Backing up analytical data

Scouter Analytics uses Ducklake to store events. Internally Ducklake manages a directory of parquet files that can be backed up with any filesystem-level backup tool, and catalogs them with a traditional relational database.

Catalog backups

Ducklake supports a few databases as the lakehouse catalog; however, Scouter Analytics is configured to use SQLite, thus any SQLite backup tool will work.

Consult the operations backup manual on configuring litestream.

The default location for the catalog is /var/lib/scouter/analytics/lakehouse/catalog.db

Data backups

Events are stored as industry standard parquet files, and can be backed up with any filesystem-level backup tool. One such option is rclone.

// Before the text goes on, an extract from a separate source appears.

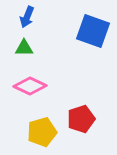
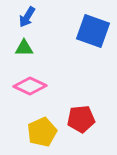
blue arrow: rotated 10 degrees clockwise
red pentagon: rotated 12 degrees clockwise
yellow pentagon: rotated 8 degrees counterclockwise
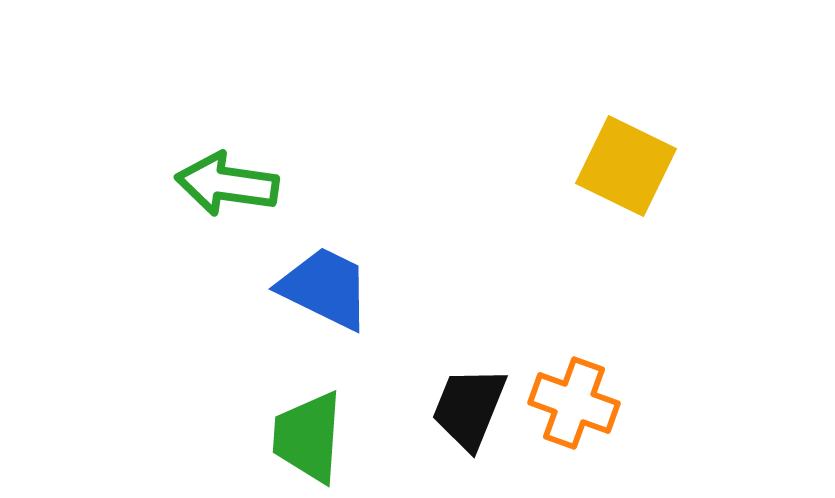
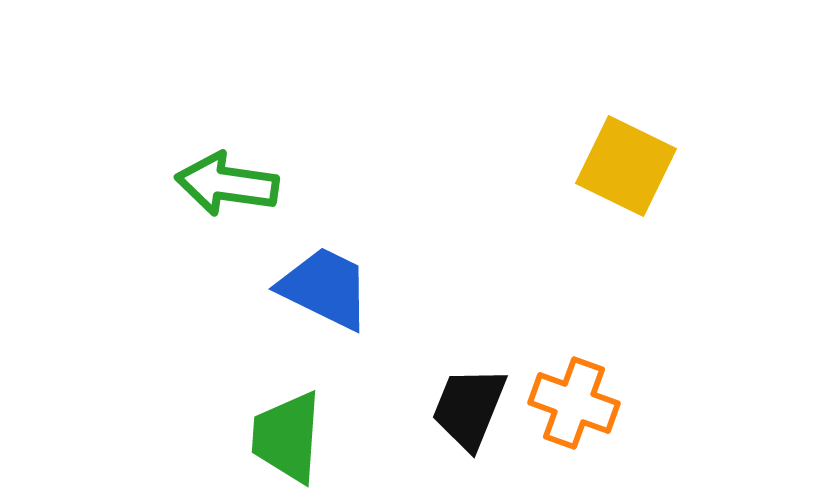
green trapezoid: moved 21 px left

# /etc/systemd/system/scouter-analytics-backups-lakehouse-data.service
[Unit]
Descripton=Scouter Analytics Instance Lakehouse Data Backup
[Service]
Restart=on-failure
DynamicUser=yes
ProtectSystem=full
NoNewPrivileges=true
PrivateDevices=true
StateDirectory=scouter/analytics
Type=oneshot
Environment=AWS_ACCESS_KEY_ID=...
Environment=AWS_SECRET_KEY=...
Environment=BUCKET=...
ExecStart=/usr/bin/rclone \
copy \
--s3-env-auth=true \
--s3-endpoint=... \
--s3-provider=aws \
${STATE_DIRECTORY}/lakehouse/data/ \
:s3:${BUCKET}/lakehouse/data/

To trigger the service to run, use a systemd.timer unit

# /etc/systemd/system/scouter-analytics-backups-lakehouse-data.timer
[Unit]
Description=Scouter Analytics Lakehouse Data Backup Timer
[Timer]
OnActiveSec=0s
OnUnitActiveSec=24h